====== Text segment

Dawn Reader

Dawn Reader
from Open Door Coffee Co.; Hudson, OH; Oct. 26, 2016

Wednesday, March 24, 2021

Birthdays That Alarm Me

 


The birthdays of former students--popping up pretty much every day on Facebook--alarm me, both because of their age and mine.

The first seventh graders I taught in 1966-67 were twelve that year. That means that this year they are all turning 67, if my arithmetic has held together (as many of my former skills have not). They're on Social Security and Medicare. Many are grandparents; it’s possible some have a great- in front of that word.

And I, who turned 22 that year, am now ... 76. A grandfather (twice). A really nice age, as I've been discovering. (Please note the irony.)

Quite a few of my former students have died--and not just from those earliest years. Mortality doesn’t always employ a calendar as many of you well—and sadly—know. In fact, some former students of mine died in my first years of teaching.

============

[What to work on] According to the post about former students' birthdays, what age are the writer's first seventh graders turning this year? The items after this point are separate material, unrelated to the post.

====== Data extracts

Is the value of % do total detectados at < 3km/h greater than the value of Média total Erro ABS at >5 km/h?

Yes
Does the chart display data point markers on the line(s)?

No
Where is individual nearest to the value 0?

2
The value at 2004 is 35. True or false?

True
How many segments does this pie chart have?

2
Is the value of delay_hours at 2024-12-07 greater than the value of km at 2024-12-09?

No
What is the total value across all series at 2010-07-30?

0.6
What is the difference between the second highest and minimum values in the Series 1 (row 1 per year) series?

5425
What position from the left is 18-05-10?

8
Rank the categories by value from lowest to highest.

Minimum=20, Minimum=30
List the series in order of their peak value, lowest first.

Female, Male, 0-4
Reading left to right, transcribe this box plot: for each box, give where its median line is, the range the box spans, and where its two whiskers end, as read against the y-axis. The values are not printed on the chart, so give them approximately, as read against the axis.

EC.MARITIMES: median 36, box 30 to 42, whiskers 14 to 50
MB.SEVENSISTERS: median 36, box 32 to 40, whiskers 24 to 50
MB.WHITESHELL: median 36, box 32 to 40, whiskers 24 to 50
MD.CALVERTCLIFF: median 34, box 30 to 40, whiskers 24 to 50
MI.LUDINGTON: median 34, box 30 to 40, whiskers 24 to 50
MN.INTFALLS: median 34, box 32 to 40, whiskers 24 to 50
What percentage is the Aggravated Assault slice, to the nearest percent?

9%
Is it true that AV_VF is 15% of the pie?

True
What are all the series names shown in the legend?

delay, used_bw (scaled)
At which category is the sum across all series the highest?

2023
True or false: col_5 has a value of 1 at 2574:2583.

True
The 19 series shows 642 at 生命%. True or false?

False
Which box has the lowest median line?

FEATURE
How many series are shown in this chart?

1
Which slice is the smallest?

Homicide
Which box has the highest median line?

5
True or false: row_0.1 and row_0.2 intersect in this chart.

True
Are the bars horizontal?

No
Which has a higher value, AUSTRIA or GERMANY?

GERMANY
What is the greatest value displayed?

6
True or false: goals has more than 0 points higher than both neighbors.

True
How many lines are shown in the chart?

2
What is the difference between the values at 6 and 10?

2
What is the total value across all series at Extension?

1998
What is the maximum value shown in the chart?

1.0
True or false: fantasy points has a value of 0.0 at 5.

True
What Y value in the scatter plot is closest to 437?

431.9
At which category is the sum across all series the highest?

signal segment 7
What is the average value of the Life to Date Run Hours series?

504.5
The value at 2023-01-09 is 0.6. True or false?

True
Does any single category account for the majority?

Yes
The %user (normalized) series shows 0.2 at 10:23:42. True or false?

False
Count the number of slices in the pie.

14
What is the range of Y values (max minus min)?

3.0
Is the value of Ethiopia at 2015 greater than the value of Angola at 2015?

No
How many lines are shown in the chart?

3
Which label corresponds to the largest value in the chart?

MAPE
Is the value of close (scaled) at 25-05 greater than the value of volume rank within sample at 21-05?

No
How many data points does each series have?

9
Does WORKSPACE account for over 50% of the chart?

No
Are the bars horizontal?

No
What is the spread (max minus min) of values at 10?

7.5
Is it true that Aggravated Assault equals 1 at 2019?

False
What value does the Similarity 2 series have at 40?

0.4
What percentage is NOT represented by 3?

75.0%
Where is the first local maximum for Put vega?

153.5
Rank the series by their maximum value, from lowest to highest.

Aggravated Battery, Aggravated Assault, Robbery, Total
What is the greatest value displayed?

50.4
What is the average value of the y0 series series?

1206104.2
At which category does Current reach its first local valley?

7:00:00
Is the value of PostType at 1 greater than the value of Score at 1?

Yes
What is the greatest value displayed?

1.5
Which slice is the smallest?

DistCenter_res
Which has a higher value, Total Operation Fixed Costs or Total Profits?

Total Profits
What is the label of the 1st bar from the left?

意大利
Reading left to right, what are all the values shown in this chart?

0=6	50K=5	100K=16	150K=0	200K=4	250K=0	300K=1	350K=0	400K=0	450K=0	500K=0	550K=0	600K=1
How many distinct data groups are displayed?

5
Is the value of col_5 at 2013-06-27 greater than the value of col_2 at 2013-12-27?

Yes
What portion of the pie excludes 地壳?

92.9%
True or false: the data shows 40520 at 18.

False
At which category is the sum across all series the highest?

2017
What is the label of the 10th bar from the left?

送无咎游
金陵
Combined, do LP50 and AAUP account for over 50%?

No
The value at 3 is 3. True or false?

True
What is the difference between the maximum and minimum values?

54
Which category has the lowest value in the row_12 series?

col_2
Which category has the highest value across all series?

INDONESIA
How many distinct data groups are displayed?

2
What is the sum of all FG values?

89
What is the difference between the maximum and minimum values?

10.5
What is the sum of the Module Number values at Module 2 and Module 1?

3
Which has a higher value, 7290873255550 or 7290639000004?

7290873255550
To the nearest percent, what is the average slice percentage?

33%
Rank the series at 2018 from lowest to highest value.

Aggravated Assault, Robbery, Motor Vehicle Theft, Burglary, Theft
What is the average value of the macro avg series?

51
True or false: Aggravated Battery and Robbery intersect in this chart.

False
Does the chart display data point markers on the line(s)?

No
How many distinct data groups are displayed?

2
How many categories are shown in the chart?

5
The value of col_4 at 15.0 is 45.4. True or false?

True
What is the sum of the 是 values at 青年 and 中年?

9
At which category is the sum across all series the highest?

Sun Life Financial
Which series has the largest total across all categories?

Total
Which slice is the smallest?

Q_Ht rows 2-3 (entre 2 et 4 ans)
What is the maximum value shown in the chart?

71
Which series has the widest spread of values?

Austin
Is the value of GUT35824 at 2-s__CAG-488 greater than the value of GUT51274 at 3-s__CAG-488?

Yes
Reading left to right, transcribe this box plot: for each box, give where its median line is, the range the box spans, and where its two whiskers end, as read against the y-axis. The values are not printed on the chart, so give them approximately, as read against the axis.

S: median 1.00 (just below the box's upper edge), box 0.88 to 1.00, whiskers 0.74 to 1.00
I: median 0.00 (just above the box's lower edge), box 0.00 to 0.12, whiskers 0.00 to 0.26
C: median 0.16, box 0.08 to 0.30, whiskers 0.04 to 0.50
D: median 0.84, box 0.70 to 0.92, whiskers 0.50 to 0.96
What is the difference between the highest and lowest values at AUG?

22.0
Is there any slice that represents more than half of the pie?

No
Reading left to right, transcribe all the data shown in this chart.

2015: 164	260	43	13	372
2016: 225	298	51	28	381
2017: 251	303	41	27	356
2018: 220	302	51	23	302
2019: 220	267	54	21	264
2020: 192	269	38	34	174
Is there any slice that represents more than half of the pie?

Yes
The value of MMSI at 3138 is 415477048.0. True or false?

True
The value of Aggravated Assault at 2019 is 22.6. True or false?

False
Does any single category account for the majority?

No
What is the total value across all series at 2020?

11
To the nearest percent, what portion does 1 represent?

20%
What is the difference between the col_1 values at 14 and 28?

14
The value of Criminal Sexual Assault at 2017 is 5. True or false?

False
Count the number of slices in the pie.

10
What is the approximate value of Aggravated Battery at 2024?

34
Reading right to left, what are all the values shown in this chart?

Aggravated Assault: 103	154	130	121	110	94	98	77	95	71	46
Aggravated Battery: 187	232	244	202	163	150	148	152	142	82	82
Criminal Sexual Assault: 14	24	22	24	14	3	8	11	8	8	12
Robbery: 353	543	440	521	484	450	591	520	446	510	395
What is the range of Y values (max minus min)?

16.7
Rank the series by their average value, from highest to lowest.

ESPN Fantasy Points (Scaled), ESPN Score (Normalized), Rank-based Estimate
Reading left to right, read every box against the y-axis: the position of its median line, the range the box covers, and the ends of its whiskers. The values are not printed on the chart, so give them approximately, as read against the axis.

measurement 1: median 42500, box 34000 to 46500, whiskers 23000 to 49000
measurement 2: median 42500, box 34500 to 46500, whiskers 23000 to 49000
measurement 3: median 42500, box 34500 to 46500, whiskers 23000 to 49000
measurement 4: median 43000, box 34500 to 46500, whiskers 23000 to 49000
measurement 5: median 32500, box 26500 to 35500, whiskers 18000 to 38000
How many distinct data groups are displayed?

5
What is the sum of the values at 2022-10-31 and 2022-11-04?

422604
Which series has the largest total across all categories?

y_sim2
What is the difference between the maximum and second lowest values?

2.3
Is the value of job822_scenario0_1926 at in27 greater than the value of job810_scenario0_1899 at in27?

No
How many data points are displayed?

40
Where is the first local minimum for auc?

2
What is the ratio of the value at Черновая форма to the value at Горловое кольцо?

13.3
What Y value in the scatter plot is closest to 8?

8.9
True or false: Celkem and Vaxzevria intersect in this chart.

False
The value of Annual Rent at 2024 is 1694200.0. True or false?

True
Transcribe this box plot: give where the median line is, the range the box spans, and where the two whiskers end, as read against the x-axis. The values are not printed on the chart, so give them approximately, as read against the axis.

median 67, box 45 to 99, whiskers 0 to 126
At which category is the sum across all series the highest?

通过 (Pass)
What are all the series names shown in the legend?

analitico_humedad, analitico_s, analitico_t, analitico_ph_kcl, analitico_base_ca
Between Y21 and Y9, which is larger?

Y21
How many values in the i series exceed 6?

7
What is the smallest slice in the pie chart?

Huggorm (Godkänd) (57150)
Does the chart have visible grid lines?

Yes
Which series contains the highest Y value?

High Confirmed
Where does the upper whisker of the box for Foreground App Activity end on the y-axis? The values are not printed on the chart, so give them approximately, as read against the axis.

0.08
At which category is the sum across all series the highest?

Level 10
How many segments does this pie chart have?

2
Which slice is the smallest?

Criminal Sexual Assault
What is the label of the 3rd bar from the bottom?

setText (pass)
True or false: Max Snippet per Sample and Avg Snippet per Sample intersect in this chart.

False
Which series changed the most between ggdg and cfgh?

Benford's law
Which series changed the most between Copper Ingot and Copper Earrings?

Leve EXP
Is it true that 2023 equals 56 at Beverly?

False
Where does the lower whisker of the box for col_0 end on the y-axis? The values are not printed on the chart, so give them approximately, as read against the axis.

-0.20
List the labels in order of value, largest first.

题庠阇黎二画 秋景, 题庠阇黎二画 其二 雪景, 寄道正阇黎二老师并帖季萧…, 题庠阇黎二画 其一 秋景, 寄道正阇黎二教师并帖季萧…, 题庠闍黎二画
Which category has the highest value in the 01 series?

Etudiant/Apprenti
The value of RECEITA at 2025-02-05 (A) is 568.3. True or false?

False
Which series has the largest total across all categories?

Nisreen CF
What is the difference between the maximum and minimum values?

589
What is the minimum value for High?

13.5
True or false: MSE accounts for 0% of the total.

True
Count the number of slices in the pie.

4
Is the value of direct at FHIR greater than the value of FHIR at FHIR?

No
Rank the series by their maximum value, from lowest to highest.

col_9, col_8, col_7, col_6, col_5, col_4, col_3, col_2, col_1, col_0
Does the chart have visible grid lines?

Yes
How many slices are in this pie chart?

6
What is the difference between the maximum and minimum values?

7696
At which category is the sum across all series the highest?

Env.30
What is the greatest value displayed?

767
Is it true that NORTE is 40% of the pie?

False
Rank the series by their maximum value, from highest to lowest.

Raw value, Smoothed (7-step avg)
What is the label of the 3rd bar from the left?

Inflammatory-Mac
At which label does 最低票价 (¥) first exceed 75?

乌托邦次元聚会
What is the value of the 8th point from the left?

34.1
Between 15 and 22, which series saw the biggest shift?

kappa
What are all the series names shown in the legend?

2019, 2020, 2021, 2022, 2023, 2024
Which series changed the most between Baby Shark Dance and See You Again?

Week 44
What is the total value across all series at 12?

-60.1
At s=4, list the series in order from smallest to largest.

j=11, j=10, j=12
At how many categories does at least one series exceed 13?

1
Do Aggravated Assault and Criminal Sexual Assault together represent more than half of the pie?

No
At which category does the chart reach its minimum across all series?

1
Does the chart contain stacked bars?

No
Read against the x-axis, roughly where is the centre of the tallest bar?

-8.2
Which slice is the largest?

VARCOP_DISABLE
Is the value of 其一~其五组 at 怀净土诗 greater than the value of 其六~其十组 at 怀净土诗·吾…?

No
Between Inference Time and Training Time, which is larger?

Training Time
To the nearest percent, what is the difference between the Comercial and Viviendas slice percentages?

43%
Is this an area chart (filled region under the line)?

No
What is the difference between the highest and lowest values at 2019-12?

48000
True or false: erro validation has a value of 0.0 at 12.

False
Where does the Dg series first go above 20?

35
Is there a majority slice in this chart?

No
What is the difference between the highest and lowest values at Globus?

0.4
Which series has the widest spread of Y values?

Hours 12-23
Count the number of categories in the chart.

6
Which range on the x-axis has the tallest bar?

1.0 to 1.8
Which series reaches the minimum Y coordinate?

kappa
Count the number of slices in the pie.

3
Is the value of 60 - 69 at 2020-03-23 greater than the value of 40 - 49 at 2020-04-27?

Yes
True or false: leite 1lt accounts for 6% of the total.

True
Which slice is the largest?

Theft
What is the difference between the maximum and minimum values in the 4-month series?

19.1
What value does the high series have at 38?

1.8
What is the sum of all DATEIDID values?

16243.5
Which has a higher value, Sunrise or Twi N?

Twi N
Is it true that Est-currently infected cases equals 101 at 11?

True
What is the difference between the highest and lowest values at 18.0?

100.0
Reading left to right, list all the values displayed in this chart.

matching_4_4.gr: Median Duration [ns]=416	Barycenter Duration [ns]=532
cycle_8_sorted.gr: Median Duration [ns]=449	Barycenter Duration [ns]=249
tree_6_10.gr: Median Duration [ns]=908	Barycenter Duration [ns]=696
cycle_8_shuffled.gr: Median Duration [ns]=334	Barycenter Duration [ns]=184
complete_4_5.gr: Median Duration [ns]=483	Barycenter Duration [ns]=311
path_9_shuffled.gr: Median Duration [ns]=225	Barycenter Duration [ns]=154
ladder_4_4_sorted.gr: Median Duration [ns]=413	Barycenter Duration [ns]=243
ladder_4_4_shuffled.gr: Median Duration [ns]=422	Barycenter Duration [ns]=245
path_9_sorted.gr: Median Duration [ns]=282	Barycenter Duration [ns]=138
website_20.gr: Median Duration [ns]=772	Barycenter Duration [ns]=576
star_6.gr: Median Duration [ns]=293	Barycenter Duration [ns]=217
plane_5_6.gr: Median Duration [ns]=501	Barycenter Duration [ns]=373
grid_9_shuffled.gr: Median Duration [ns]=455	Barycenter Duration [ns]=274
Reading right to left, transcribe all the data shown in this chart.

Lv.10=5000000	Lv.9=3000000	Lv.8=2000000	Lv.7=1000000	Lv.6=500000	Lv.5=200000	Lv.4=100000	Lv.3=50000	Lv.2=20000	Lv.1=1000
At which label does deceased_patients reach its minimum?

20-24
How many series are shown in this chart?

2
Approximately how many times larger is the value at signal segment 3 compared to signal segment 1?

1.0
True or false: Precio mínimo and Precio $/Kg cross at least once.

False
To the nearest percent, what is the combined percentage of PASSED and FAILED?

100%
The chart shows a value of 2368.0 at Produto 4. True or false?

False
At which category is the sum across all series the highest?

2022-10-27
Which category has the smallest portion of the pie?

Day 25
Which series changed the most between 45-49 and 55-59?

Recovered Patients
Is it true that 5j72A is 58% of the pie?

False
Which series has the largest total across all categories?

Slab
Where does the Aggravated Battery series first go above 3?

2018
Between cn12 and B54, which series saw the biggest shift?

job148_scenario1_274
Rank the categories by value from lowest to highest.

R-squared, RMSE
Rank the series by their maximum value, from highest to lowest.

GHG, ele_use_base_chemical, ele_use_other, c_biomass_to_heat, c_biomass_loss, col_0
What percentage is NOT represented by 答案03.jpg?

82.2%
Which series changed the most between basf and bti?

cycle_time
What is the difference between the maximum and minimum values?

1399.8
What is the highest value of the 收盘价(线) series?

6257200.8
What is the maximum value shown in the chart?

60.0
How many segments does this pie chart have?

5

============

[Result for this task] 67